Emily Kapitza is a senior graduating from Stockton with a Visual Arts BFA with a concentration in Studio Art and her focus being painting. She is an abstract artist based in Absecon, New Jersey and has a small business, Mimi’s Masterpieces LLC, where she takes commissions and sells her paintings. She hopes to one day open a collaborative studio center for artists and creative people to use and to have a studio space where they can also work alongside other artists.
Instagram:
@mimis.masterpieces333
Resume:
Artist Statement:
Flow of The Mind, 2022-23
Thinned down oil paint on unstretched canvas and stretched canvas; acrylic on canvas
When I created my paintings, I no longer thought about the world around me and was transported to another universe. When choosing colors, I left it up to chance and chose what felt right in the moment. People often forget that color is not just simply a visual experience but also an emotional one. Mixing my paints felt like making potions, except there were no measurements. Once my mixtures were done was where the real magic happened. Watching the paint flow from the cup onto the canvas and off while manipulating the canvas to create an unexpected combination of colors. Watching all the little bubbles and swirls form into each other is something you can’t unsee or replicate twice. Letting the paint flow and work its magic has been a meditative and cathartic experience.

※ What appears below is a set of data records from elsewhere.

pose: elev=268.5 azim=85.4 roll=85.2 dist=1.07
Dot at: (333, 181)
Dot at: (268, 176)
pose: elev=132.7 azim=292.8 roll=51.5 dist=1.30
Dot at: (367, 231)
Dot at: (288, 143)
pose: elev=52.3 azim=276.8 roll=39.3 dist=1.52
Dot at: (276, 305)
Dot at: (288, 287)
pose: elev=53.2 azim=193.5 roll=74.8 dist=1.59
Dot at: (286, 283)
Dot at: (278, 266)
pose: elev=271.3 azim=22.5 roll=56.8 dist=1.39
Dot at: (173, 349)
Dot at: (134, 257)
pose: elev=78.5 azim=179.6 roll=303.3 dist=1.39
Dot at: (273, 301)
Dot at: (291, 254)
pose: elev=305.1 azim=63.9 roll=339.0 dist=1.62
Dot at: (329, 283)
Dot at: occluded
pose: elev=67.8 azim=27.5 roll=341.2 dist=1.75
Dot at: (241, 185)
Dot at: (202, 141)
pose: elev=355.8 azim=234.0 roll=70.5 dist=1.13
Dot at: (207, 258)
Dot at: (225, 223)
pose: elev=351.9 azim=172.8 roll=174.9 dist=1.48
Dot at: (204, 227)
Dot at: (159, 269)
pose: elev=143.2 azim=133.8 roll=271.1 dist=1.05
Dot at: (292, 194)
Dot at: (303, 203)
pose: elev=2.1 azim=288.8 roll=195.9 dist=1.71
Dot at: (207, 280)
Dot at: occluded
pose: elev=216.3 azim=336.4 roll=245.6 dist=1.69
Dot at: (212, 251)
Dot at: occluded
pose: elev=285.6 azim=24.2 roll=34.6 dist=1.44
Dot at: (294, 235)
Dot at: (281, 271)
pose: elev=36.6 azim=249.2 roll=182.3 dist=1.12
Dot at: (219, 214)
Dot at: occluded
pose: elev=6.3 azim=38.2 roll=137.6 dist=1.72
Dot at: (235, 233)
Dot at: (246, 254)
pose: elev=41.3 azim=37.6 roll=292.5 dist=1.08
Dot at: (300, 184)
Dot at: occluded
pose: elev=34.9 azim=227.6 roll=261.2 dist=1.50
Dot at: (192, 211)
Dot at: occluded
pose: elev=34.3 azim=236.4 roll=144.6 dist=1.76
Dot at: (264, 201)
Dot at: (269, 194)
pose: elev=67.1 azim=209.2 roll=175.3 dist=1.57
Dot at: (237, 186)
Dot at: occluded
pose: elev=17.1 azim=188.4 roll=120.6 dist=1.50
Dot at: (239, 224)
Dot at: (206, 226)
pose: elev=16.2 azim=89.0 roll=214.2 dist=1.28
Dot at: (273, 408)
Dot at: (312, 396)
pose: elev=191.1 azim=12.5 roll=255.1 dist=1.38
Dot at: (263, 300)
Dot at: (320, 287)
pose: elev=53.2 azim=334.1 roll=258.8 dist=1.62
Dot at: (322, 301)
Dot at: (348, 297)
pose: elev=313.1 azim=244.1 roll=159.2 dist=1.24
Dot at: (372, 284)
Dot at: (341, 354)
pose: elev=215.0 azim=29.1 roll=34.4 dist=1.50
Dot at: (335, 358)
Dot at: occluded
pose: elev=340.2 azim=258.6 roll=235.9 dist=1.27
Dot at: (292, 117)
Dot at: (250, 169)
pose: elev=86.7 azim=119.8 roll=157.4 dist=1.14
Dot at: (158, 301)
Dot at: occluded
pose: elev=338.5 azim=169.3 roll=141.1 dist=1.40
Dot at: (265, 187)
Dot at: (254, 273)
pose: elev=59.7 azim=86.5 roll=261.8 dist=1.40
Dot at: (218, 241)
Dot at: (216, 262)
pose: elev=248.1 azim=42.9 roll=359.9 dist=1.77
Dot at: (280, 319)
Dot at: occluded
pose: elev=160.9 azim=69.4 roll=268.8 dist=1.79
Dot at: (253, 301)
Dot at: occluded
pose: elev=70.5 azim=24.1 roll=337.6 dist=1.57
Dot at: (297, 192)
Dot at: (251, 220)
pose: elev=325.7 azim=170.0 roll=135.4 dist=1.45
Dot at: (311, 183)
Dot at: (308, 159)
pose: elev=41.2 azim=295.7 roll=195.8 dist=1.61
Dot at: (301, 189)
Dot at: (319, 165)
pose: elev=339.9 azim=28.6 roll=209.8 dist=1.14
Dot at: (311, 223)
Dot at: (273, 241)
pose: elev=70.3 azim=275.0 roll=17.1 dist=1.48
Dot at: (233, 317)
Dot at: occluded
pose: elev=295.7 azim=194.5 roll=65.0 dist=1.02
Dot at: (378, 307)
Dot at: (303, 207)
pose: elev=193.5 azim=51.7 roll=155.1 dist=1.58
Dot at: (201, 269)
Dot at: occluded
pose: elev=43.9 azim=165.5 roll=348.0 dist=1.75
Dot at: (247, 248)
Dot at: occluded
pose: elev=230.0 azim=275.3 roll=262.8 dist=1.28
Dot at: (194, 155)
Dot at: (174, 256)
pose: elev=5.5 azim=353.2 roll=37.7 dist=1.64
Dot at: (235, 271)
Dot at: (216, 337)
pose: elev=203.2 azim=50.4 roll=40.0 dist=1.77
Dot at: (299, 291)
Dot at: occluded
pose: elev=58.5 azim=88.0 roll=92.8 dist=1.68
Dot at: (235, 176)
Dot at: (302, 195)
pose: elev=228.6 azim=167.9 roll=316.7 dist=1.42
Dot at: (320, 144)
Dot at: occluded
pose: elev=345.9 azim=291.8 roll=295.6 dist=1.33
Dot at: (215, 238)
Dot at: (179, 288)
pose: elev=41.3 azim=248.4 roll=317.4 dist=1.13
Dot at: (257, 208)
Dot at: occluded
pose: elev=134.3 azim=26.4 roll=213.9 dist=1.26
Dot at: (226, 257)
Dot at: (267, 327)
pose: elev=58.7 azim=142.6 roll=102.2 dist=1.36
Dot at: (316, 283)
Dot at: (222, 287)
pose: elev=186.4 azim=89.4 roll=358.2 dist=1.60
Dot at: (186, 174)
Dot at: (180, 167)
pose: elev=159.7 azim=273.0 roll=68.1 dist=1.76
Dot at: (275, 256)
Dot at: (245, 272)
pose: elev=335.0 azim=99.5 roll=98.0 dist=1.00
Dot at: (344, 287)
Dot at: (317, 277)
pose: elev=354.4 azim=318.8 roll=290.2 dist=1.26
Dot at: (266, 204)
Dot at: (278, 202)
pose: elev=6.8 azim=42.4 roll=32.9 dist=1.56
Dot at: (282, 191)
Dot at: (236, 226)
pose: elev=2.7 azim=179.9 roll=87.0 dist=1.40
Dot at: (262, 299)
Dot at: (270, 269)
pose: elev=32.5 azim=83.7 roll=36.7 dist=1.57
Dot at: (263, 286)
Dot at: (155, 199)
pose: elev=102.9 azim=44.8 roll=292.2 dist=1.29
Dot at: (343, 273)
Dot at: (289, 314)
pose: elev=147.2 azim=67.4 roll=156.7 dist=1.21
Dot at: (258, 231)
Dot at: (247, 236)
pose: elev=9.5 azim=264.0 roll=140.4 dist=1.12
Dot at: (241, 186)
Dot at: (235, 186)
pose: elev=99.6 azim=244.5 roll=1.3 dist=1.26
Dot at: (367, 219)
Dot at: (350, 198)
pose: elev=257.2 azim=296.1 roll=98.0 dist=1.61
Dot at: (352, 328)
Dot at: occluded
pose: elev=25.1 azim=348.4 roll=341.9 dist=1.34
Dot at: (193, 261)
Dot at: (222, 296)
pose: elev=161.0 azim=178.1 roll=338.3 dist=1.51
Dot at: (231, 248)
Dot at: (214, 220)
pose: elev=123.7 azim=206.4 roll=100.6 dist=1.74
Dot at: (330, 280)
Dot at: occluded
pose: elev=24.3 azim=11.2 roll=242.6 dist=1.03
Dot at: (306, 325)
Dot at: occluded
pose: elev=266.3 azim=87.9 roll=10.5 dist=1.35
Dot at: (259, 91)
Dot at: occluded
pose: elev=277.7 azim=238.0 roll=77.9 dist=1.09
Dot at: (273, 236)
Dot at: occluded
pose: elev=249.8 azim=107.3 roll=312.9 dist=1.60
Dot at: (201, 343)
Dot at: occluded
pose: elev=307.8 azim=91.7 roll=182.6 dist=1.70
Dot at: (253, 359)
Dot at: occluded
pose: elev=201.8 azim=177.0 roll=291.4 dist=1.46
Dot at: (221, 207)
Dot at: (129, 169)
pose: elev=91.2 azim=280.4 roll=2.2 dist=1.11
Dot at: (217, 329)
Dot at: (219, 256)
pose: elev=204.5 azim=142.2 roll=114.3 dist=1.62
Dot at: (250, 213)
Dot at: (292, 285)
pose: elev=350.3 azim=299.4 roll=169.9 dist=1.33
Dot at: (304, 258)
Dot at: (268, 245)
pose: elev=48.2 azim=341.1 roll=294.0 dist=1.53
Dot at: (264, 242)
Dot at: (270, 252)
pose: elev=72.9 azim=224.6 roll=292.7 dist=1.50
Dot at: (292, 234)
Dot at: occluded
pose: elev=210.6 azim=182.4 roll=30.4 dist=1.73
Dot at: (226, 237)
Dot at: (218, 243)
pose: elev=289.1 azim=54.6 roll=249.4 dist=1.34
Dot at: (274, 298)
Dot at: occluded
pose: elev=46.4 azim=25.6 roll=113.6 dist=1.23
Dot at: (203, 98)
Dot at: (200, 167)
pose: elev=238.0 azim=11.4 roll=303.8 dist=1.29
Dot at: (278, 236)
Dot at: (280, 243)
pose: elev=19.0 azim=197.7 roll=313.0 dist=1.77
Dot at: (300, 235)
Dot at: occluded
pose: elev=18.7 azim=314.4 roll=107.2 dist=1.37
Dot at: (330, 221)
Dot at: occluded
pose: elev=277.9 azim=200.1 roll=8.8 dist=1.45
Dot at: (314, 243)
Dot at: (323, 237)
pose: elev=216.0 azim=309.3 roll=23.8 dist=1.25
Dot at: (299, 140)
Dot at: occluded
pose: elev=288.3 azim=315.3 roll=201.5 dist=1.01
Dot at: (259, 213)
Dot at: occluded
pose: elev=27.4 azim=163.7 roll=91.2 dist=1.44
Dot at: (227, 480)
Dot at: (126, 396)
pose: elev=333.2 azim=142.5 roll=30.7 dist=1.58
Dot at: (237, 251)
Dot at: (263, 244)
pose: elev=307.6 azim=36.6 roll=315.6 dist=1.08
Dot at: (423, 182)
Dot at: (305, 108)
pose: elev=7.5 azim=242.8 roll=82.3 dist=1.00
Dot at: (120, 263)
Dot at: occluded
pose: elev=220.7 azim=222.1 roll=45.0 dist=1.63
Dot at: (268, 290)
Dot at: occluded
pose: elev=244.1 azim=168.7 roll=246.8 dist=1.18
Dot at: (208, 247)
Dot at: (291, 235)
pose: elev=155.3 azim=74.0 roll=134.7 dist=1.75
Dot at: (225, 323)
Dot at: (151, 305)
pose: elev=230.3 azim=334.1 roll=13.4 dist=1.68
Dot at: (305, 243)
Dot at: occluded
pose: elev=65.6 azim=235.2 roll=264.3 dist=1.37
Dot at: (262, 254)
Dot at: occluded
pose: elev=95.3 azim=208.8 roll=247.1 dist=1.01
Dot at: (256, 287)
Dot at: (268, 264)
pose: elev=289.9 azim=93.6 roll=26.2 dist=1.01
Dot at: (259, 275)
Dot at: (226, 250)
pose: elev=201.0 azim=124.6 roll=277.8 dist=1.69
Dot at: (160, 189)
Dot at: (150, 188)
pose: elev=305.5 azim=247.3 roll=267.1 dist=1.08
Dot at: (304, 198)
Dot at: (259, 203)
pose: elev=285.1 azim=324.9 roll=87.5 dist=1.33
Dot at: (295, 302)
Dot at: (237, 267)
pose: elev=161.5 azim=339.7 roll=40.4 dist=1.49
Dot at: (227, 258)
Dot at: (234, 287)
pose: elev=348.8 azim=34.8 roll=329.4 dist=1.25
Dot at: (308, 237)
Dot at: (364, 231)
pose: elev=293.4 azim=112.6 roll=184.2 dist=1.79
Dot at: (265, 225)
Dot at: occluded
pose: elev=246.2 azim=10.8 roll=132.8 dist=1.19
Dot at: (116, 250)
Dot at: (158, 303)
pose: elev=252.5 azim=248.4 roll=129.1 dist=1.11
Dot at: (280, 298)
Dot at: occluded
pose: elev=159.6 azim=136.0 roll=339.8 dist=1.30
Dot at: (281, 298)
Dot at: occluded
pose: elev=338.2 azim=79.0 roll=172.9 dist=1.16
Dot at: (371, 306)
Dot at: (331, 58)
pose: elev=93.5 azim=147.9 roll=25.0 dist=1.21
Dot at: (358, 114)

I assembled the installation like I created paintings. I embraced chance and looked for the beautiful chaos and the color relationships that felt right in the moment; adding layers and taking some away, looking for significant and obvious color combinations and relationships while also matching up the splatter marks on the edges
The opacity of the solid color canvases also speak to that feeling of numbness. The stillness of color and the opacity, in contrast with the chaos of other paintings, depicts what feeling mentally numb while still feeling a range of emotions can look like.
Each painting has my mood and emotions poured and painted on to the surface, locked in place forever on the surface. Helen Frankelthaler, an abstract expressionist known best for her acrylic pour paints said it best, “One really beautiful wrist motion, that is synchronized with your head and your heart, and you have it…It looks as if it were born in a minute.”
View the installation as a whole, where the paintings “flow” into each other, but also get up close to see the complexities in the color relationships and the layering.